Após ter recebido em novembro uma negativa da Justiça britânica para que a tragédia de Mariana de 2015 fosse julgada no Reino Unido – país-sede da BHP, que é sócia da barragem -, a defesa das vítimas tentou obter permissão para recorrer ao próprio Tribunal de Recurso. Teve, porém, o pedido também recusado há pouco. O processo é uma praxe da legislação local, que exige que a solicitação seja feita ao mesmo juiz responsável pela primeira avaliação do caso para que os requerentes possam recorrer ao Tribunal de Apelação. A nova empreitada dos representantes das vítimas será feita este mês.

Para os advogados das vítimas, seria incomum que o juiz minasse sua própria decisão e a expectativa de que o caminho a ser trilhado passaria pelo Tribunal de Apelação era amplamente esperado. Eles acreditam que, com o recurso, poderão estabelecer jurisdição na Inglaterra contra o BHP Group Plc, uma empresa domiciliada no país, e o BHP Group Limited, que tem sede na Austrália. A intenção é a de que os réus enfrentem as consequências por sua parte na responsabilidade no desastre ocorrido em 5 de novembro de 2015.

Depois de uma audiência inicial em julho do ano passado da Suprema Corte em Manchester, o juiz Justice Turner recusou que a Inglaterra se tornasse jurisdição para o caso em novembro. Agora, os advogados das vítimas afirmam a intenção de levar caso adiante avaliado em 5 bilhões de libras contra a mineradora BHP ao Tribunal de Apelação.

O juiz anunciou que não aceitaria o pedido dos reclamantes para apelar da sua decisão anterior, conforme decisão tomada na terça-feira da semana passada e divulgada há pouco. Com isso, os requerentes apresentarão uma Notificação do Apelante no prazo de 21 dias após a decisão de Turner ainda este mês, juntamente com os fundamentos do recurso.

A tragédia ocorrida há pouco mais de cinco anos se deu por causa do rompimento da barragem de resíduos de mineração, liberando uma torrente de lodo tóxico, que matou 19 pessoas, destruiu comunidades e contaminou cursos de água durante centenas de milhas.

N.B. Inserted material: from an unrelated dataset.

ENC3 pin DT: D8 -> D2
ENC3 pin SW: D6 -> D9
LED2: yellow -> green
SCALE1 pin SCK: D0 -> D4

“Sabíamos que este é um caso complexo e de suma importância, e que o caminho pode ser longo antes de uma decisão nas cortes inglesas, mas temos confiança em nossos argumentos e em nossa representação, enquanto lutamos para estabelecer que as empresas não podem vir às nossas comunidades, nos arruinar e, então, ser protegidas de consequências significativas”, disse o ex-prefeito de Mariana, Duarte Junior. “Queremos responsabilizar a BHP por não respeitar nossos direitos e interesses. Esta ação legal na Inglaterra deve forçá-los a reconhecer nossos direitos.”

Para o sócio-gerente da empresa à frente do caso no Reino Unido, a PGMBM, Tom Goodhead, as reparações às vítimas do desastre da Barragem de Mariana ainda não foram feitas de forma adequada. “As vítimas vivem essa realidade todos os dias. As Nações Unidas observaram isso em sua investigação”, disse. A PGMBM é uma parceria entre advogados britânicos, brasileiros e americanos que foca a defesa de vítimas de delitos cometidos por grandes corporações.

Goodhead admitiu que este é um “caso desafiador” para os tribunais, mas se disse otimista em relação a conseguir estabelecer jurisdição na Inglaterra. “Somos encorajados por precedentes legais, incluindo a decisão da Suprema Corte no ano passado de que a Vedanta Resources Limited teve de responder na Inglaterra a respeito de suas responsabilidades para com milhares de aldeões da Zâmbia afetados pela poluição da operação de uma de suas empresas no país africano.”

Para os advogados das vítimas, os principais litígios relacionados a desastres ambientais no Brasil são “extremamente ineficientes” e as vítimas não têm perspectiva de receber indenização adequada nos tribunais domésticos pelas perdas que sofreram dentro de qualquer “prazo razoável”.